Task to complete | Return each line from the items below that contains the word "Rock".

────

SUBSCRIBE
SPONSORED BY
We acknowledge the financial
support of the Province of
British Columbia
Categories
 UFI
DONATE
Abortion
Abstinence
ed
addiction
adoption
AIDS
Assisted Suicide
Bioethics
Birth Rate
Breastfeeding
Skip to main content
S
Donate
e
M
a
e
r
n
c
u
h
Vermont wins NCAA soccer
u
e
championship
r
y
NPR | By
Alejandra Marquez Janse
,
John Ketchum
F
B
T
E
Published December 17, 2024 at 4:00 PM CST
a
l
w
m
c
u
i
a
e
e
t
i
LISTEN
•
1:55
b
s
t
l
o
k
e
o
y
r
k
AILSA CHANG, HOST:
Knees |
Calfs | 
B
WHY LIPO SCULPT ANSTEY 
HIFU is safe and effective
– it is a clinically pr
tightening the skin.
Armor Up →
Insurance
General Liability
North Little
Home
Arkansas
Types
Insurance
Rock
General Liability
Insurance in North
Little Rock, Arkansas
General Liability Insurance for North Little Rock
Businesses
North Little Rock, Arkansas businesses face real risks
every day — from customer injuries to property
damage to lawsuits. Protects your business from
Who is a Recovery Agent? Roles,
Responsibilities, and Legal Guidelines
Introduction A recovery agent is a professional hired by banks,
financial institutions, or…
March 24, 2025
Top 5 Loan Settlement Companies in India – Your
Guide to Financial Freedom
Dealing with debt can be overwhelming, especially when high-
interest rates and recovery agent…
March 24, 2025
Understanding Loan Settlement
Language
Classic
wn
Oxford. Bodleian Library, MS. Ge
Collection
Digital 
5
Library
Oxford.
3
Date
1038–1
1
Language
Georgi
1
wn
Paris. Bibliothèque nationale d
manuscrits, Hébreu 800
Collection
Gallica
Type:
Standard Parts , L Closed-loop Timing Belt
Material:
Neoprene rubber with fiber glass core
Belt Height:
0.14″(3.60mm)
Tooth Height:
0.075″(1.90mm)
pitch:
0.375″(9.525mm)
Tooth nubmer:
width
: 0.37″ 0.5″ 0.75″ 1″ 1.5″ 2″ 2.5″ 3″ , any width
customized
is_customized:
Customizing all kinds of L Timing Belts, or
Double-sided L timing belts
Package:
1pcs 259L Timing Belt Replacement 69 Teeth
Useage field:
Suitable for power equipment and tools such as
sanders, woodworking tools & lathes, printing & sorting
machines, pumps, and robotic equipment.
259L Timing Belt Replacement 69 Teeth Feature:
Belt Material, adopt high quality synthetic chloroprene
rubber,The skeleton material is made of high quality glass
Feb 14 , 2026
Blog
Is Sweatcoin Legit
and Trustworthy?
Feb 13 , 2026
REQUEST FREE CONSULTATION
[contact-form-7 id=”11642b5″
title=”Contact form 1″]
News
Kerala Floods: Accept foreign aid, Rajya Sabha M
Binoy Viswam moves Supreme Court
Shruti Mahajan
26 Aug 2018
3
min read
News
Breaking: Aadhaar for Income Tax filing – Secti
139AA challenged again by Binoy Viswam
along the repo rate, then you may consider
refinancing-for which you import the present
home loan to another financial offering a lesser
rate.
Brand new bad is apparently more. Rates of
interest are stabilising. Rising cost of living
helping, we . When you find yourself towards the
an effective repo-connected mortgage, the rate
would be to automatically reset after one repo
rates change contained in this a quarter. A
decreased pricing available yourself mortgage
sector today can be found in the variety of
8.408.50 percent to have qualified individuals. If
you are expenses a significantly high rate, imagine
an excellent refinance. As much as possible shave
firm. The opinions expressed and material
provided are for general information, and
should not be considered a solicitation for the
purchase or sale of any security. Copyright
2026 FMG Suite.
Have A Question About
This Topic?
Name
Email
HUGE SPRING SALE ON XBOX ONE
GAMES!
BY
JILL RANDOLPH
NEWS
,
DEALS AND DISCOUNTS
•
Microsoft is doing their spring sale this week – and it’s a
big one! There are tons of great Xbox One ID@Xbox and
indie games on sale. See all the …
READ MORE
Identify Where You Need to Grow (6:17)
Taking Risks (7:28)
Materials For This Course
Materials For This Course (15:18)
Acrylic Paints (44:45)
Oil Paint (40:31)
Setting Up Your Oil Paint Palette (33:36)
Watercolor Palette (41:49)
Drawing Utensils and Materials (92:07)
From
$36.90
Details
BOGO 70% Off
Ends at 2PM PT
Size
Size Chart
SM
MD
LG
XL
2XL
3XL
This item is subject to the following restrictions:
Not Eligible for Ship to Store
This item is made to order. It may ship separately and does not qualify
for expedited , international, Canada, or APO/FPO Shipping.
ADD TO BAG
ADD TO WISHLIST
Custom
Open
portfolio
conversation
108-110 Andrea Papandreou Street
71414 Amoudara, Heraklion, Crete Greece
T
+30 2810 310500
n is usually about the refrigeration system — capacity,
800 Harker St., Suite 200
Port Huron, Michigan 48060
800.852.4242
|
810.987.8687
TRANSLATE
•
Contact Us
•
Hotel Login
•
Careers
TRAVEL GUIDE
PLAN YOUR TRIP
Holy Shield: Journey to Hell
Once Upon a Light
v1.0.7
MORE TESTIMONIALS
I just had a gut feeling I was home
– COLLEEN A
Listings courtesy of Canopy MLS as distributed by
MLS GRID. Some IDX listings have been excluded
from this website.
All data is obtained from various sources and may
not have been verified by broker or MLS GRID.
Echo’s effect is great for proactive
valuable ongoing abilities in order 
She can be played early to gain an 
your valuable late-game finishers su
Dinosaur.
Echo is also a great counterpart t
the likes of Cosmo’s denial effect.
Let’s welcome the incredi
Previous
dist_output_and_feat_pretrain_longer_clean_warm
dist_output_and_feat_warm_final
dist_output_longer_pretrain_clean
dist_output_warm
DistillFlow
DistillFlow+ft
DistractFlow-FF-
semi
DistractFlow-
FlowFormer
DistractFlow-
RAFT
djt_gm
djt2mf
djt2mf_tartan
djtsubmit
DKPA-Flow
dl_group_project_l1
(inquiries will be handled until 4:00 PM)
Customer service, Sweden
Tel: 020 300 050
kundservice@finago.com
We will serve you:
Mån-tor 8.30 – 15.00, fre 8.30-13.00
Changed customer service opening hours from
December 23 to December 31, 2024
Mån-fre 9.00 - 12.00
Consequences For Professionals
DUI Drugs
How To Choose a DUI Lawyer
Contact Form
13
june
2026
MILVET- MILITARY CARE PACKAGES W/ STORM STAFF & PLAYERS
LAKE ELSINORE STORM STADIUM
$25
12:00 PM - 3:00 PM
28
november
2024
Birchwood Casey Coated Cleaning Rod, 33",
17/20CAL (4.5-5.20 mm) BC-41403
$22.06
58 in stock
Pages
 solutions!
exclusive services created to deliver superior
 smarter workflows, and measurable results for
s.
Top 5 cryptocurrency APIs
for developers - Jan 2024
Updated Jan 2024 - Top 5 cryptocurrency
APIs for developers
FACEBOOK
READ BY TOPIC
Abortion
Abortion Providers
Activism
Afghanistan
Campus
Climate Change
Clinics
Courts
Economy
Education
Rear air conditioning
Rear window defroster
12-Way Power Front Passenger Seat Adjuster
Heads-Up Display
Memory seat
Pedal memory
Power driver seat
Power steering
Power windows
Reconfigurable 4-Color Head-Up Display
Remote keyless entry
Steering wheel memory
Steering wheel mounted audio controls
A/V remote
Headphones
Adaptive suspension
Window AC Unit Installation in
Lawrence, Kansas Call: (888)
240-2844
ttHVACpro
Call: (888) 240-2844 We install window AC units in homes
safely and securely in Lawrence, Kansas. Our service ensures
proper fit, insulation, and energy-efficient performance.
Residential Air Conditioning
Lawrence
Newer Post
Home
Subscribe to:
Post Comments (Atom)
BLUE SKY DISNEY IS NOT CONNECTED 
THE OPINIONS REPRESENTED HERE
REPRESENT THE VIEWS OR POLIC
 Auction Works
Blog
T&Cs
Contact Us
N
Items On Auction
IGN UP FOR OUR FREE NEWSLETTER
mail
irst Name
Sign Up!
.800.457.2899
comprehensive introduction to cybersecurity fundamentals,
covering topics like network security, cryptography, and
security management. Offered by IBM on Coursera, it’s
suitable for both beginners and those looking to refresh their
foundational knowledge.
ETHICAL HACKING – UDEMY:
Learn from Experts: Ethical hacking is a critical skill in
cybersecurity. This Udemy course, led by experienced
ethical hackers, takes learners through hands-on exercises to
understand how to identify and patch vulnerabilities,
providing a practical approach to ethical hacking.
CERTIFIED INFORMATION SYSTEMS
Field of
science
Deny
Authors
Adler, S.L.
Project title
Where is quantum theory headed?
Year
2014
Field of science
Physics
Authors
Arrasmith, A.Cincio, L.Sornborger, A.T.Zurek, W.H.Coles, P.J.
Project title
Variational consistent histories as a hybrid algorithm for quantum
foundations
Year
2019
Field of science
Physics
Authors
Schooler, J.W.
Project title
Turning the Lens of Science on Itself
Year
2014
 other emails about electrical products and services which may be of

────

Response for this exercise |
Rock
Little Rock, Arkansas
General Liability Insurance for North Little Rock
North Little Rock, Arkansas businesses face real risks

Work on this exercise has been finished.